Afinal, quem é o “especialista”?

Quem se qualifica como entrevistado? E como apresentar um entrevistado ao leitor?

A reportagem “Governo Macri modifica Lei de Meios”, da edição 454 do JC, deixa no ar essas duas perguntas. O texto, um confuso corolário sobre a lei de mídia argentina, traz como entrevistados Eugenio Bucci e Pablo Giuliano.

Bucci é um especialista conhecido de quem segue noticiário de mídia, mas é simplório identificar apenas como professor da ECA alguém de currículo longo que por anos dirigiu a Radiobras/EBC, empresa pública de comunicação –aliás, a melhor justificativa para ouvi-lo sobre esse tema.

E Giuliano? A reportagem o cita apenas como “jornalista argentino e correspondente”. De qual veículo? Desde quando ele está fora da Argentina? O que o qualifica para falar do assunto?

É crucial situar o leitor. Afinal, podemos estar ouvindo um observador neutro, mas podemos também estar dando espaço a uma parte interessada, com envolvimento pessoal ou discurso proselitista, arriscando ludibriar o leitor.

No caso de Giuliano, foi preciso buscar sua página em uma rede profissional para saber que o jornalismo não é mais sua principal atividade; que ele vive no Brasil desde 2004 (não acompanhou as gestões de Néstor Kirchner, iniciada em 2003, Cristina ou Macri); que trabalhou para a Ansa e a Efe, agências estrangeiras, não argentinas. Vale ouvi-lo? Sim se fosse um estudioso do tema, mas isso o texto não informa.

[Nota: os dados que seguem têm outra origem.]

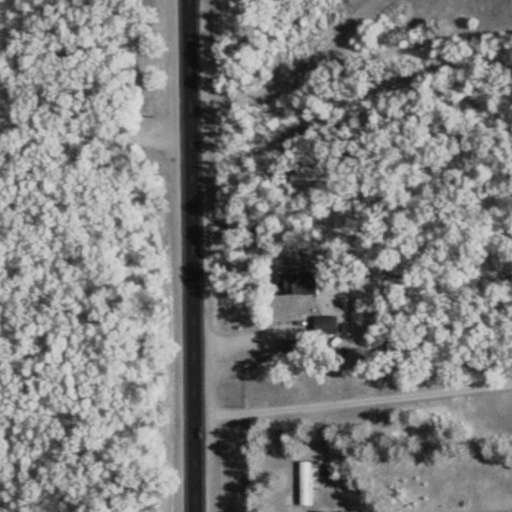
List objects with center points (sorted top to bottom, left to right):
road: (205, 113)
road: (192, 255)
building: (303, 286)
building: (293, 348)
building: (306, 483)
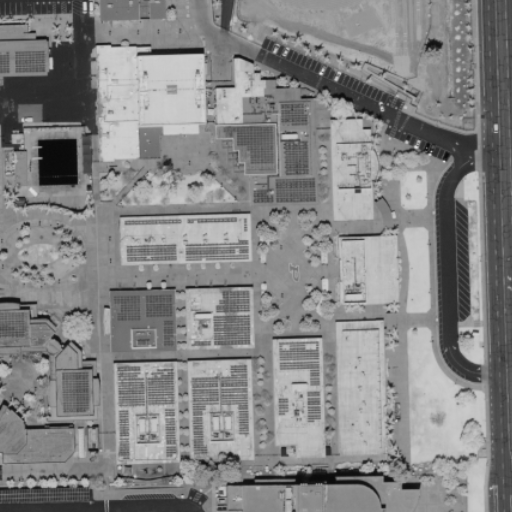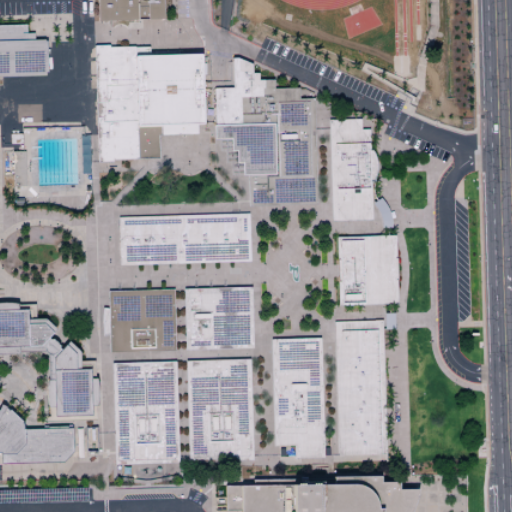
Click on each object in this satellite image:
track: (318, 4)
building: (127, 10)
road: (511, 26)
road: (364, 72)
road: (78, 84)
road: (318, 86)
building: (142, 101)
building: (264, 136)
road: (473, 161)
building: (348, 171)
building: (181, 239)
road: (442, 253)
road: (493, 255)
road: (479, 256)
building: (364, 271)
road: (430, 291)
building: (214, 319)
building: (138, 321)
road: (465, 369)
building: (357, 388)
building: (294, 396)
building: (31, 442)
building: (319, 497)
road: (102, 509)
road: (125, 510)
road: (84, 511)
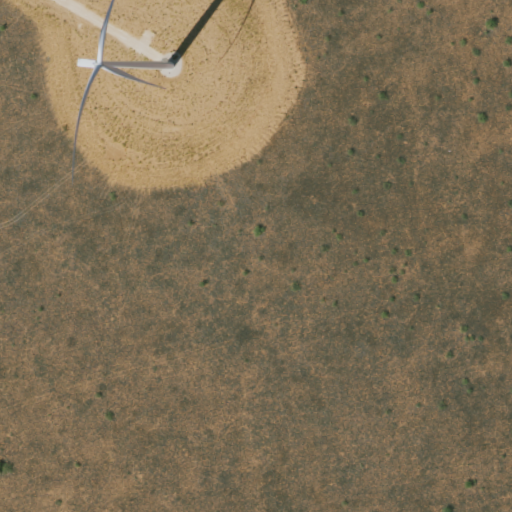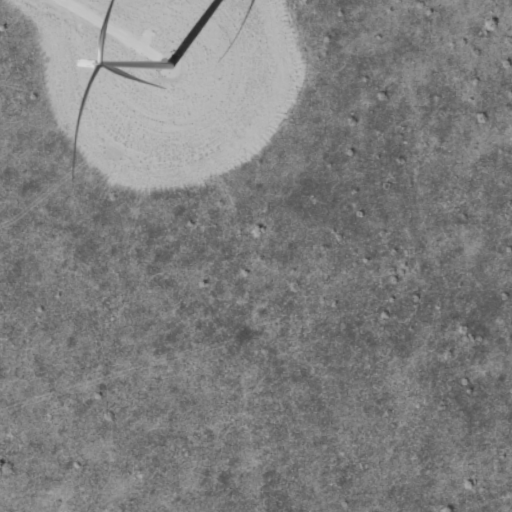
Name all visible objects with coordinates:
wind turbine: (167, 55)
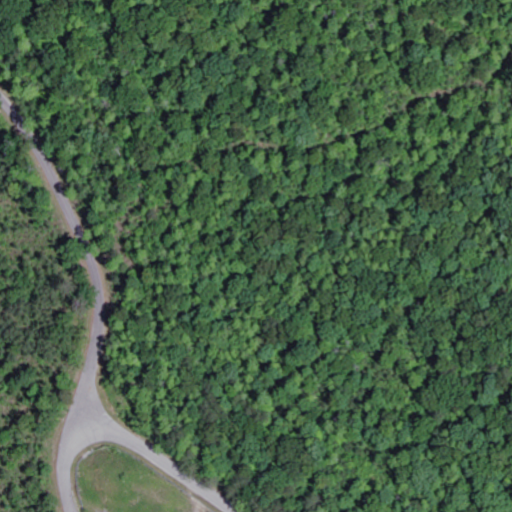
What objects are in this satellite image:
road: (101, 291)
road: (161, 459)
airport: (131, 485)
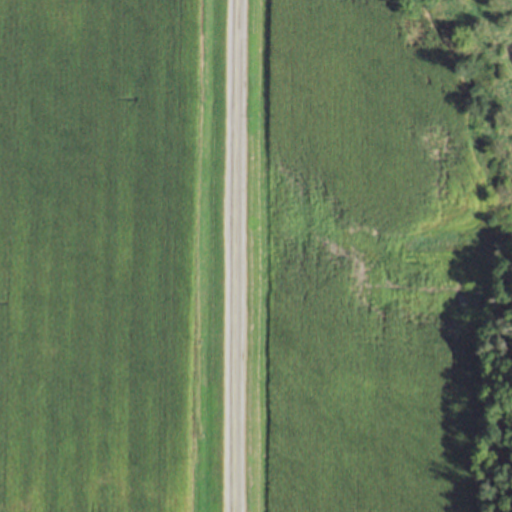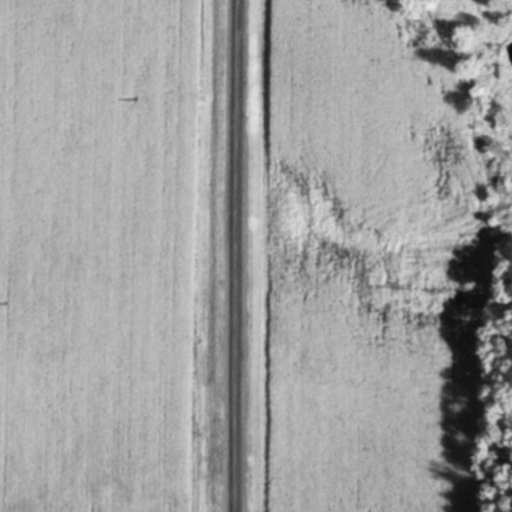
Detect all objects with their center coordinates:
road: (234, 255)
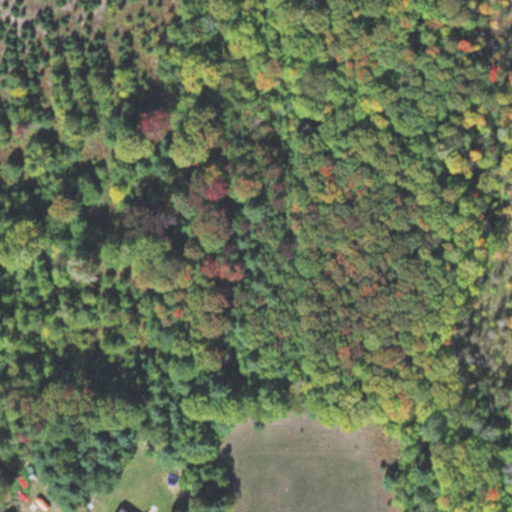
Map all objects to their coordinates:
building: (127, 509)
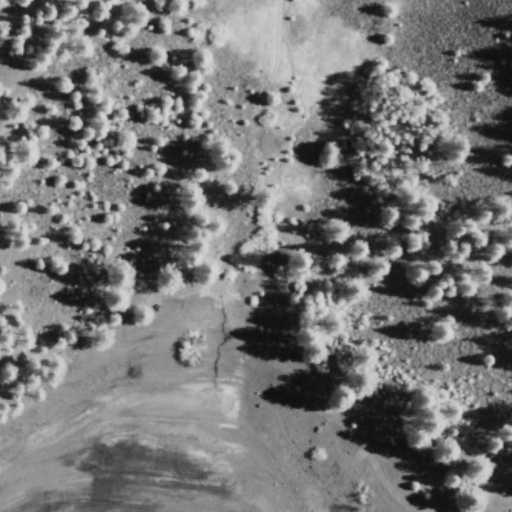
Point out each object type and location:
road: (31, 57)
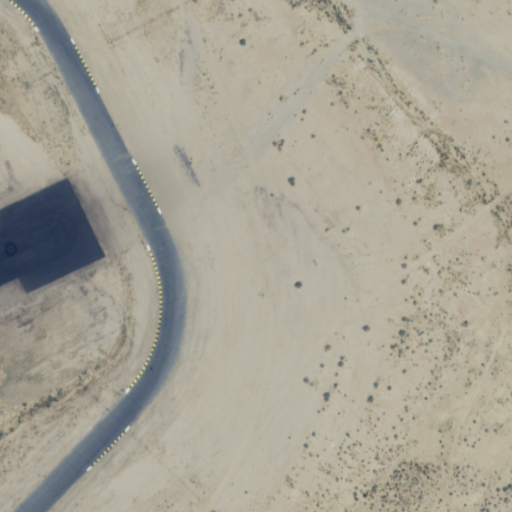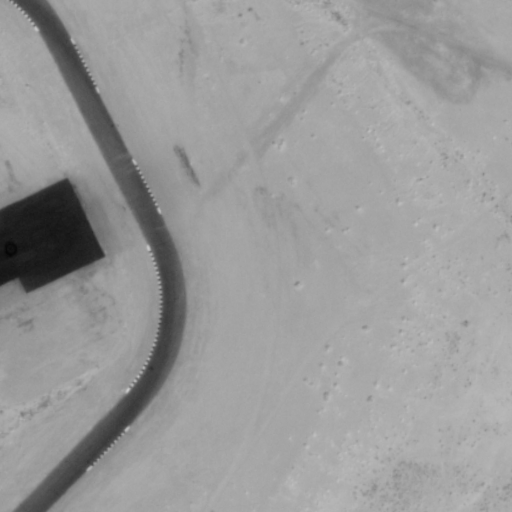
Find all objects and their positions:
airport runway: (36, 238)
airport: (46, 262)
raceway: (168, 265)
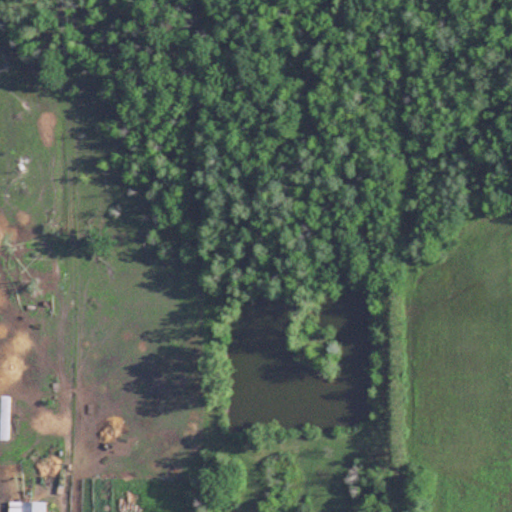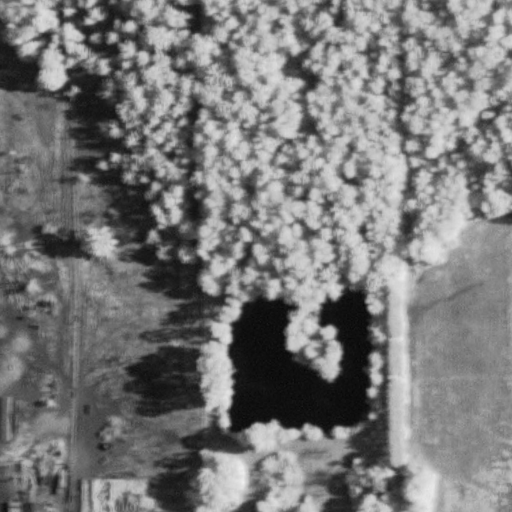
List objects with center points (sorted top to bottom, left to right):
building: (4, 418)
building: (26, 506)
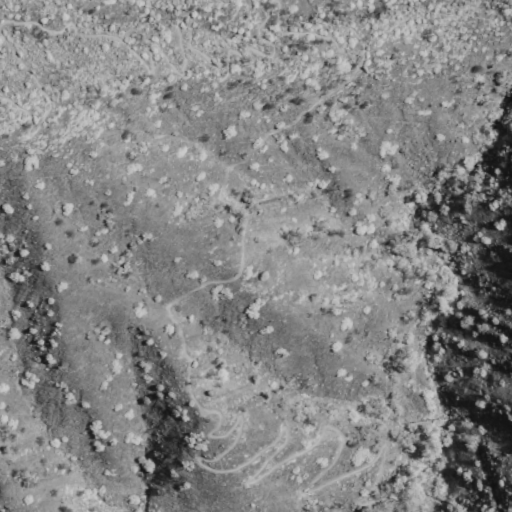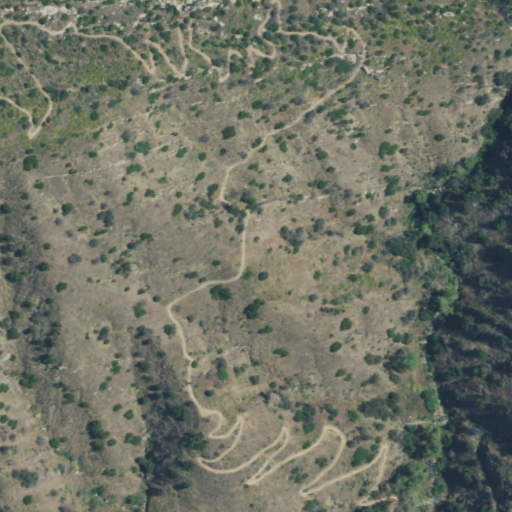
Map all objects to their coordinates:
road: (227, 170)
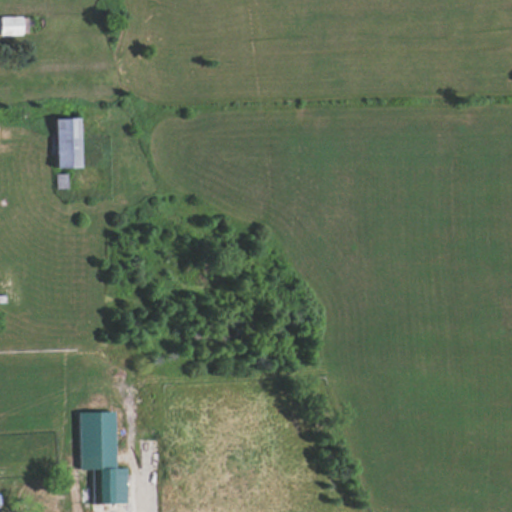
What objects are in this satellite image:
building: (13, 25)
building: (64, 142)
building: (99, 455)
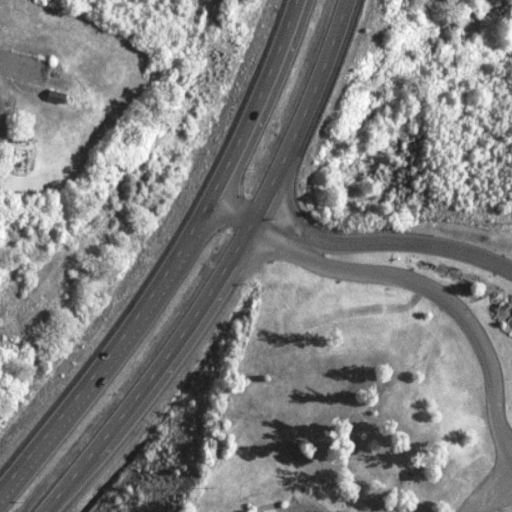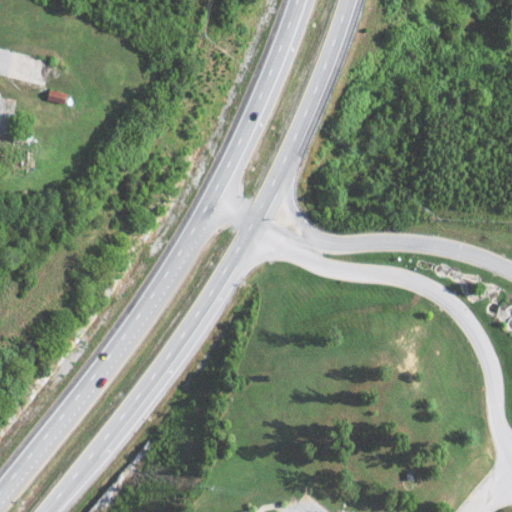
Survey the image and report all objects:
road: (256, 104)
road: (301, 113)
road: (191, 229)
road: (357, 243)
road: (411, 280)
road: (155, 371)
road: (91, 375)
road: (492, 491)
building: (235, 510)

É comum chegarem às Redações releases com opiniões de “especialistas” genéricos sobre temas quentes, mesmo que de área diversa. Antes de ouvir alguém, é preciso pensar se a pessoa pode aprofundar o assunto. Se a resposta for sim, é preciso apresentá-la corretamente ao leitor.

Luciana Coelho, 37 anos, é editora de “Mundo” da Folha de S.Paulo e ex-correspondente nos EUA e Europa.